FIG. 10 shows a diagram of material saving 1002. For example, the system may obtain the data of actual material utilization versus job description/instructions to look for irregular data points in material usage and identify potential causes associated. In some instances, a particular operator may be more wasteful during production than others. To prevent particular operators from wasting materials, the system may take some countermeasures. For example, some countermeasures may be based on real-time data and AI analytics, and recommendations may be provided to the operator for improved actions. Also notifications may to be sent to supervisors to further investigate issue. The system may improve conventional data and analytics with accurate human operation data. Direct data from operator to provide more details of root cause issue and corresponding suggestions.

FIG. 11 shows a diagram of method optimization 1102. For example, the system may look up upcoming jobs scheduled for the day check man machine, material status with different method data used to find best combination and solution. The system may recommend an optimal execution scheme regarding operation schedule, machine schedule, parts/order routing schedule. The system may provide improved data analysis with addition of Human data, AI model can better suggest countermeasures and/or improvements.

__Using the information__
• a. From the passage on material saving and method optimization, reproduce the text from "FIG. 11 shows" to "countermeasures and/or improvements.".
• b. Translate this sentence from the passage on material saving and method optimization into Spanish: "In some instances, a particular operator may be more wasteful during production than others."

__Material shown__
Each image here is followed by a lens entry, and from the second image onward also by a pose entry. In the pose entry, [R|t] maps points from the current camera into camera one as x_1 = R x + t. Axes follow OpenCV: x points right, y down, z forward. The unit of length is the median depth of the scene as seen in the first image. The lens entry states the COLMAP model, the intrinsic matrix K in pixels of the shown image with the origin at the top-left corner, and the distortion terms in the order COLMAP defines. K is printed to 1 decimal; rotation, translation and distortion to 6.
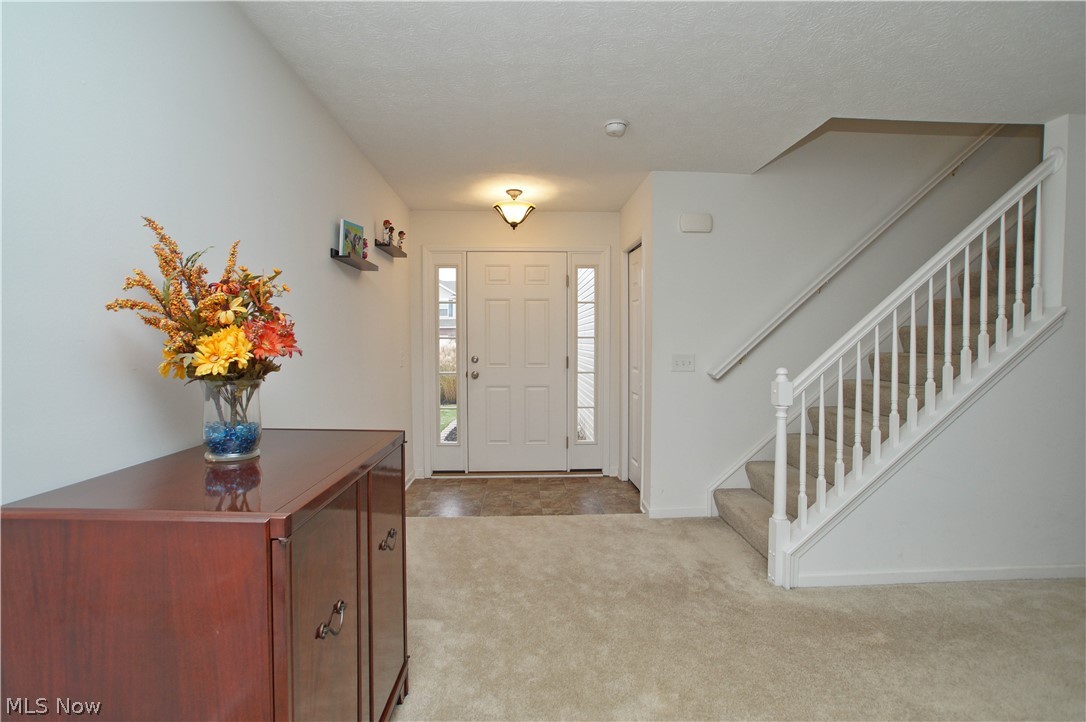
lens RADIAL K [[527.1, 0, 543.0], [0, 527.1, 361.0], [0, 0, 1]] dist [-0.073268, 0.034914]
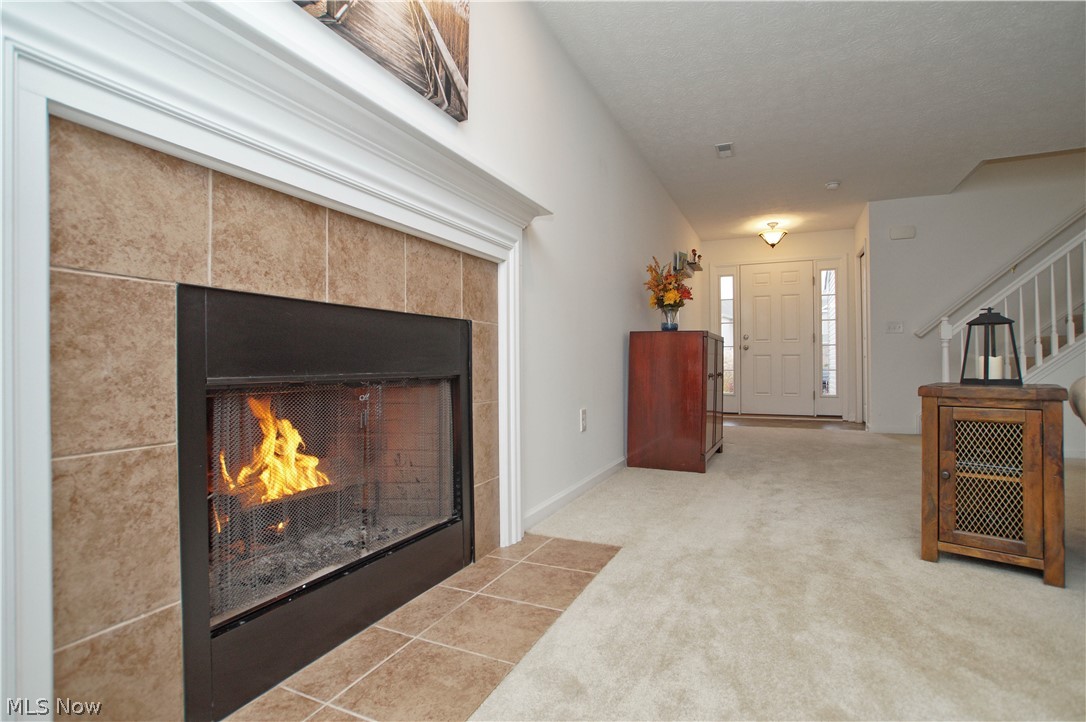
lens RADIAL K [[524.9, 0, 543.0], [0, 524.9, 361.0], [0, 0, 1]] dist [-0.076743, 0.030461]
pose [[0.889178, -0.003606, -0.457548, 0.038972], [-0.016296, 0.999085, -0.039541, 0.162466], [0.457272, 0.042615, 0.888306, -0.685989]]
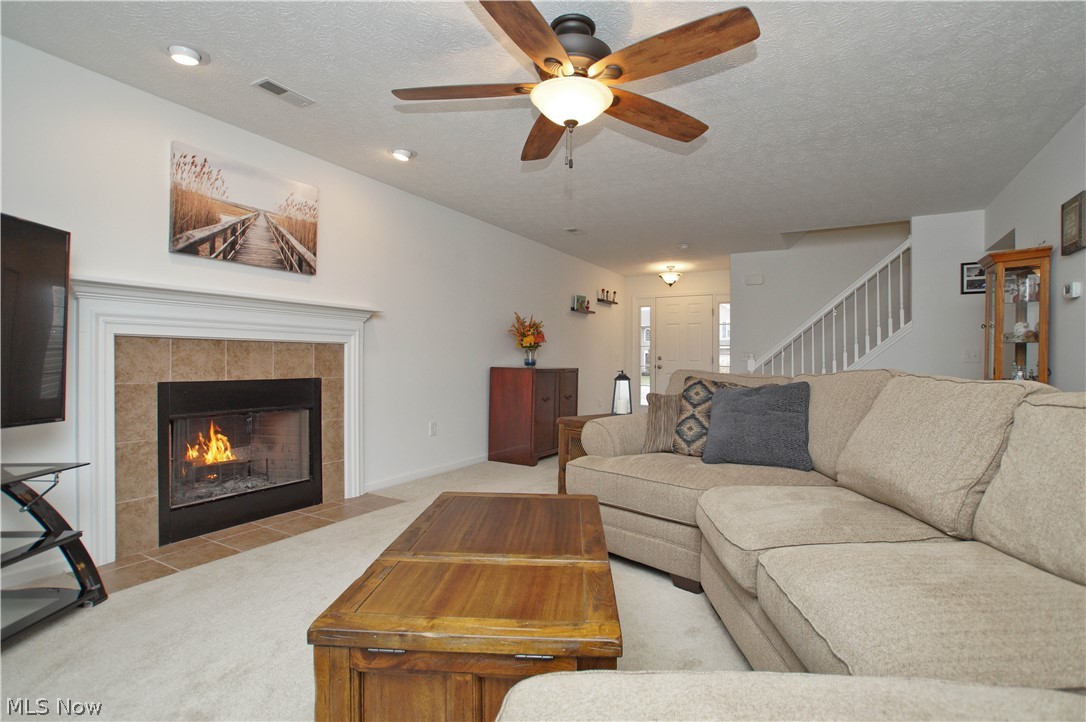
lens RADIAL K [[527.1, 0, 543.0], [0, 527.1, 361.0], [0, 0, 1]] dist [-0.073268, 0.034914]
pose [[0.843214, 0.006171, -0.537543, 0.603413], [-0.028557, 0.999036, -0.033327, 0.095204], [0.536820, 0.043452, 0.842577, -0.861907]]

* * *

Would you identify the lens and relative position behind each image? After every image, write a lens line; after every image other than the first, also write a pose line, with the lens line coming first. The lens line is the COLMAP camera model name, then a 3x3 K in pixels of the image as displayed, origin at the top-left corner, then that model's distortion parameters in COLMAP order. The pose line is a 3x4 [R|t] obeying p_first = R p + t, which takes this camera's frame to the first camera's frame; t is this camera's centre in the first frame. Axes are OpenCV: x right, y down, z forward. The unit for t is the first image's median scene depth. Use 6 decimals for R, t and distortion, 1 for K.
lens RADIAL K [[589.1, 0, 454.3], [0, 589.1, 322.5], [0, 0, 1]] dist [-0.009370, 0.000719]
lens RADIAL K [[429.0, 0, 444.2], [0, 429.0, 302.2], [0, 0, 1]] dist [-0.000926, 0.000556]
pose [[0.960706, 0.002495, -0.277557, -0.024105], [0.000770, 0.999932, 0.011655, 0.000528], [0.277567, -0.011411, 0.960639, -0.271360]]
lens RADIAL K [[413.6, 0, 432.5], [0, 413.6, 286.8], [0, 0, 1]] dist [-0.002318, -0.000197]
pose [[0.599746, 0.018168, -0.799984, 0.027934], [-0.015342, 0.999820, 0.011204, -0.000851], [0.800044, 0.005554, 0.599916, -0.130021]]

--

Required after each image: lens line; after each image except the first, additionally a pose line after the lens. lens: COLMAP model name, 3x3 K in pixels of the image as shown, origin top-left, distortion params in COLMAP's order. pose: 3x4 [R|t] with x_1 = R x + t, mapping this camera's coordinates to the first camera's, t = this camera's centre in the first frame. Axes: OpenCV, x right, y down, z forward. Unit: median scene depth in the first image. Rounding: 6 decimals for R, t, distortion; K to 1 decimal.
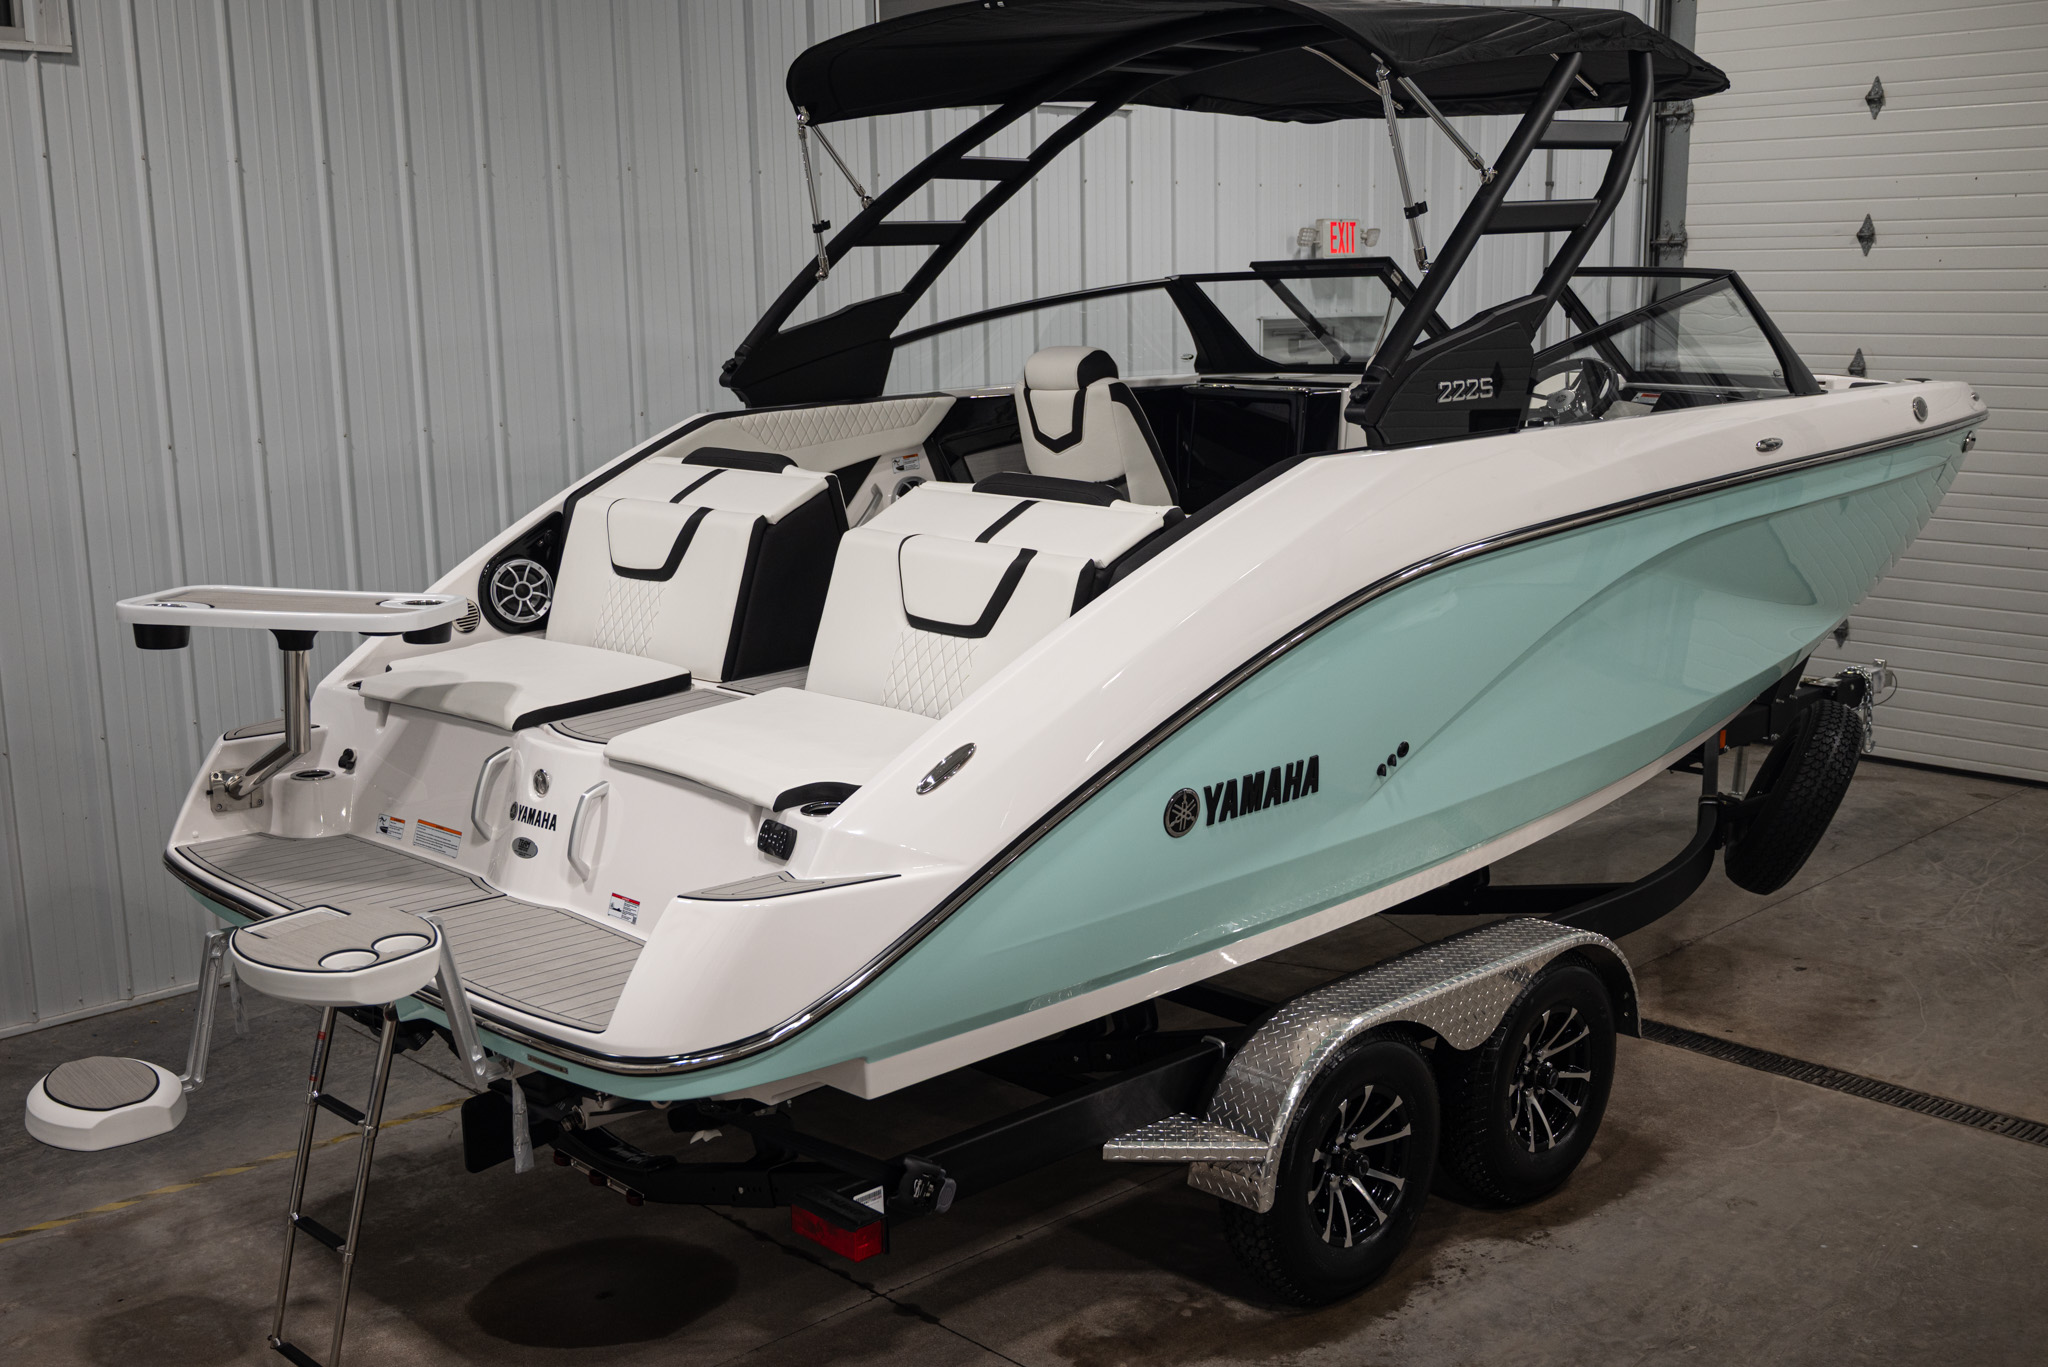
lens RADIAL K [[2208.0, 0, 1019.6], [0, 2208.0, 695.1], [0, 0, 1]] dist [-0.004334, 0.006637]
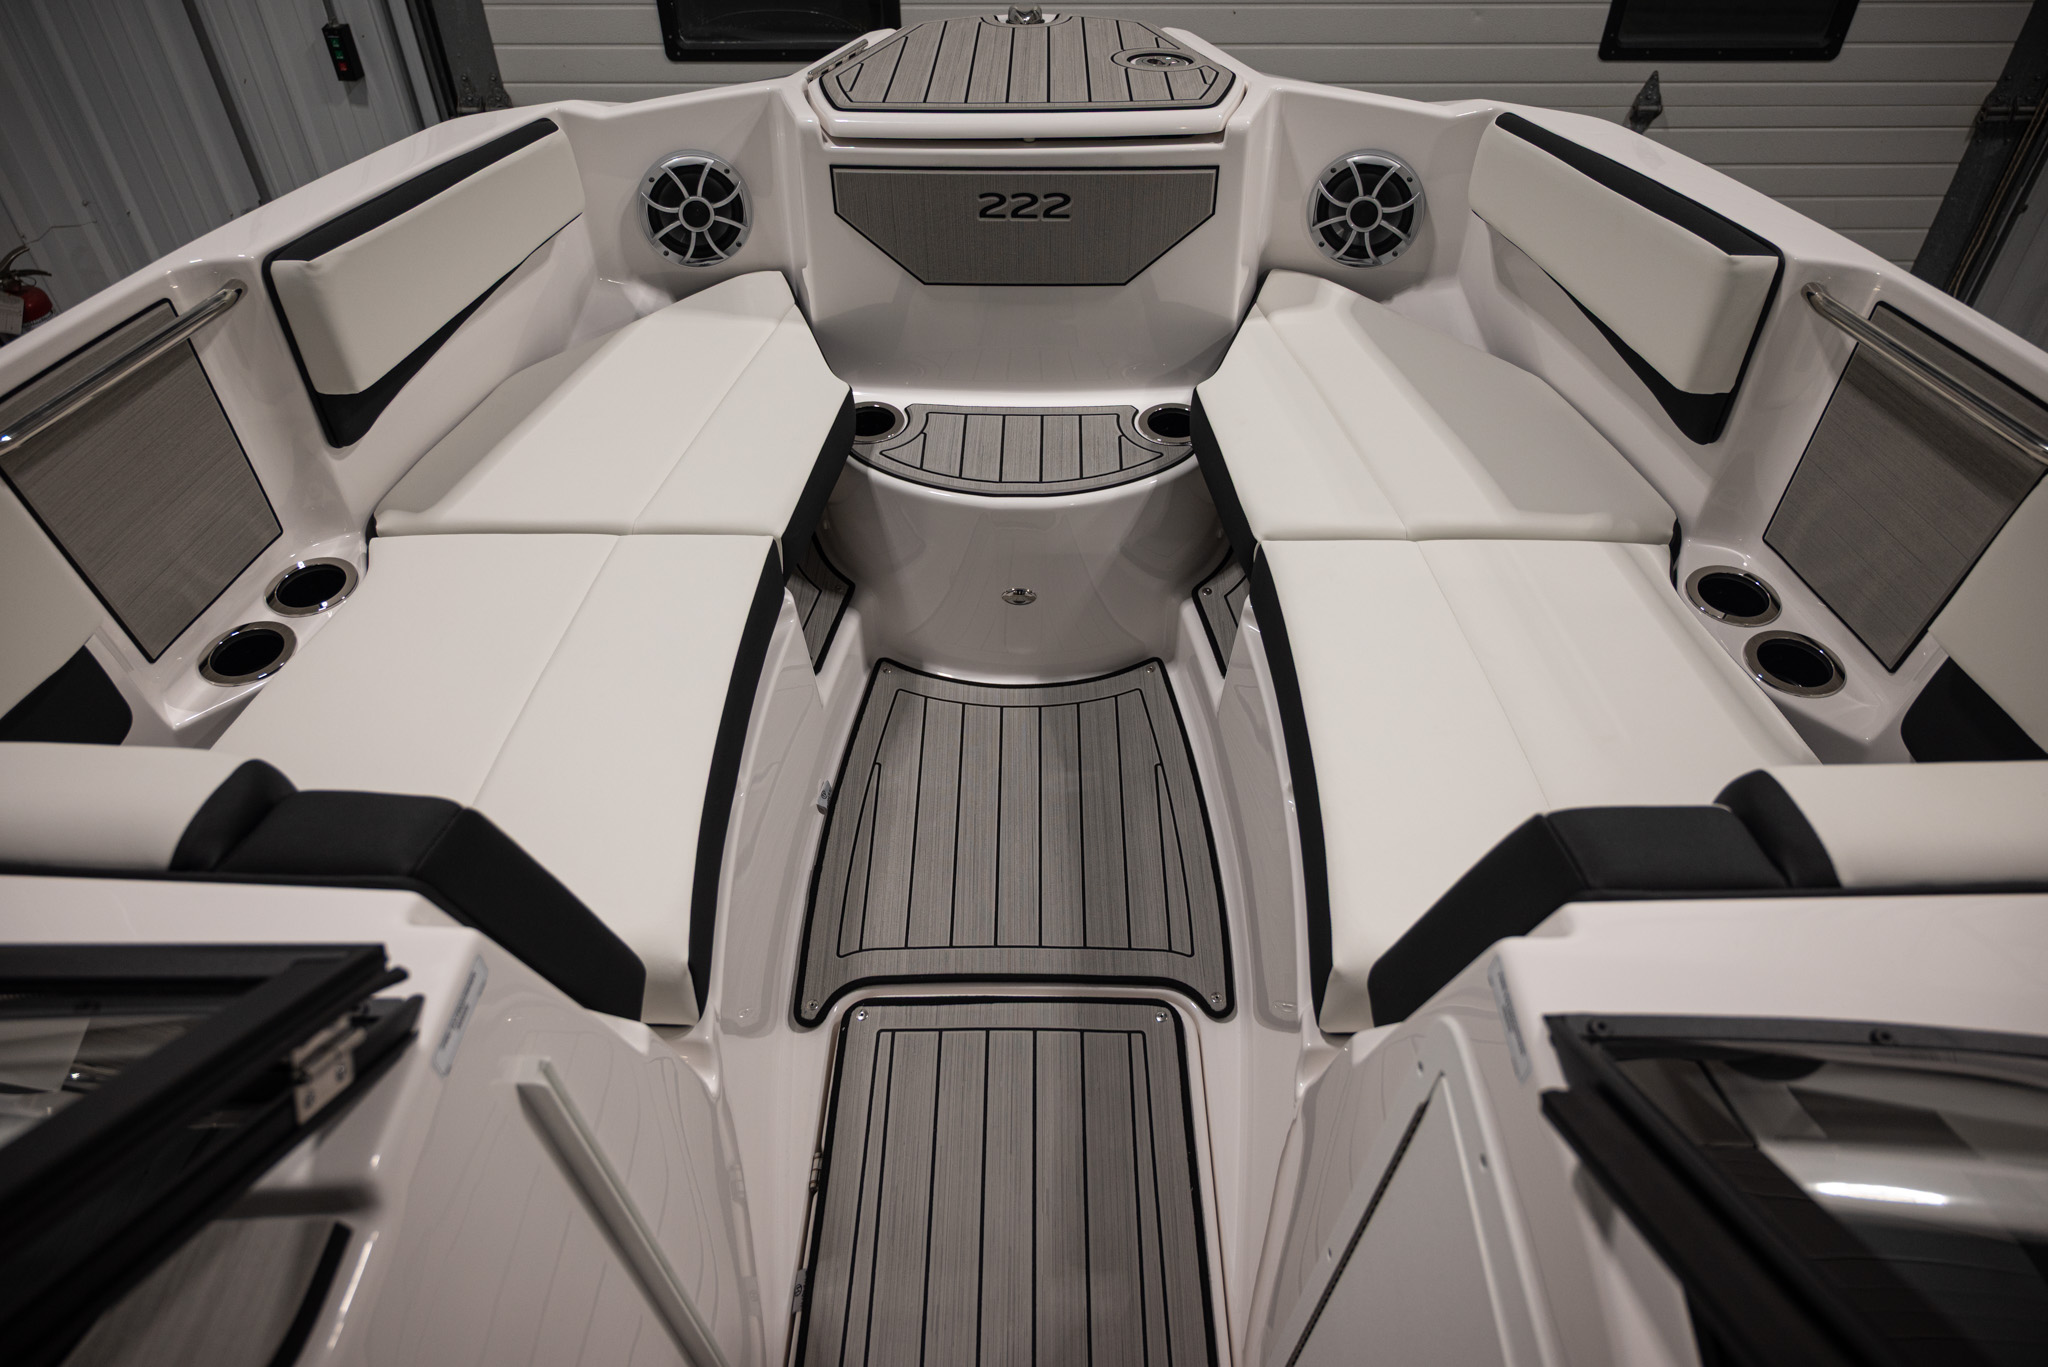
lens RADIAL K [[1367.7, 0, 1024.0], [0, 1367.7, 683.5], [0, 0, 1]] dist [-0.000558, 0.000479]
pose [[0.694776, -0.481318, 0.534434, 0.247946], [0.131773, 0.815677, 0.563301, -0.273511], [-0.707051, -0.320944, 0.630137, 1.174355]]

__Answers for the tasks__
• a.
FIG. 11 shows a diagram of method optimization 1102. For example, the system may look up upcoming jobs scheduled for the day check man machine, material status with different method data used to find best combination and solution. The system may recommend an optimal execution scheme regarding operation schedule, machine schedule, parts/order routing schedule. The system may provide improved data analysis with addition of Human data, AI model can better suggest countermeasures and/or improvements.

• b. En algunos casos, un operador en particular puede ser más derrochador durante la producción que otros.